With nearly 1-million jobs lost over the course of 2009 as a result of the global economic recession, many people opted to stay with their current employers, rather than seek alternative employment with the risk of losing that job to the "last-in, first-out" principle. Consequently, managers have not made staff retention a priority – which could work to their disadvantage as the economy turns.

Specialist consultant to Quest Staffing Solutions, Roland Witham, says: "As the economy slowly starts to recover, top performing employees will once again be faced with choice and thus managers would be wise to start planning ahead now to review and revise elements of their retention strategies."
Quest recently surveyed 200 call centre agents to determine the factors that can help to reduce staff turnover. What emerged was the need for companies to incorporate a number of elements into their retention strategies in order to build a high-performing organisation with loyal, motivated employees.

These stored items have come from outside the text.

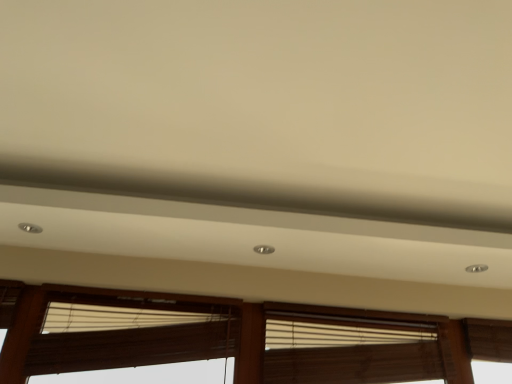
Question: Is wooden blinds at lower center taller or shorter than wooden blinds at center, the second window blind in the left-to-right sequence?

Choices:
 (A) tall
 (B) short

Answer: (A)

Question: Considering the positions of wooden blinds at lower center and wooden blinds at center, which ranks as the first window blind in right-to-left order, in the image, is wooden blinds at lower center bigger or smaller than wooden blinds at center, which ranks as the first window blind in right-to-left order,?

Choices:
 (A) small
 (B) big

Answer: (B)

Question: Considering the real-world distances, which object is closest to the wooden blinds at lower center?

Choices:
 (A) wooden blinds at center, which ranks as the first window blind in right-to-left order
 (B) brown fabric window blind at lower center, which is the second window blind in right-to-left order

Answer: (B)

Question: Which object is positioned farthest from the brown fabric window blind at lower center, which ranks as the first window blind in left-to-right order?

Choices:
 (A) wooden blinds at center, the second window blind in the left-to-right sequence
 (B) wooden blinds at lower center

Answer: (A)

These included: correct job design to allow for independent decision making; work-life balance; a participative and competent management team; learning and development programmes; and personalisation of retention activities (such as rewards and recognition) to individual employees.
Witham says: "Although a certain level of attrition is needed at times in an organisation, such as when under-performing employees volunteer to leave, unnecessary staff turnover needs to be produced. Companies, therefore, need to design jobs that help employees to feel empowered and that they are making a valuable contribution to the organisation. In addition, managers need to communicate frequently with them, assess levels of job satisfaction and provide regular performance feedback."
The study also showed that the majority of people who leave their jobs do so within the first three to six moths of employment. In order to address this issue, companies need to explain the organisation’s vision and mission during the induction period so that the employee’s experience of the organisation is in congruence with their expectations.
In addition, agents in the study cited interpersonal problems with managers and/or colleagues as a major factor when considering exiting a company.
Witham comments: "In our experience, we have seen that employees can work in the exact same environment and perform identical work functions yet, have vastly differing experiences due to interpersonal issues. To counteract this, we would recommend that a participatory management style, which encourages employees to discuss their opinions about their working environment, be implemented.
"The costs of attrition exceed merely replacing lost employees – it also involves the time and effort that goes into induction and training and the resulting loss of return on investment. In addition, South Africa’s skills shortage makes attrition even more undesirable. Therefore, a good retention strategy is vital."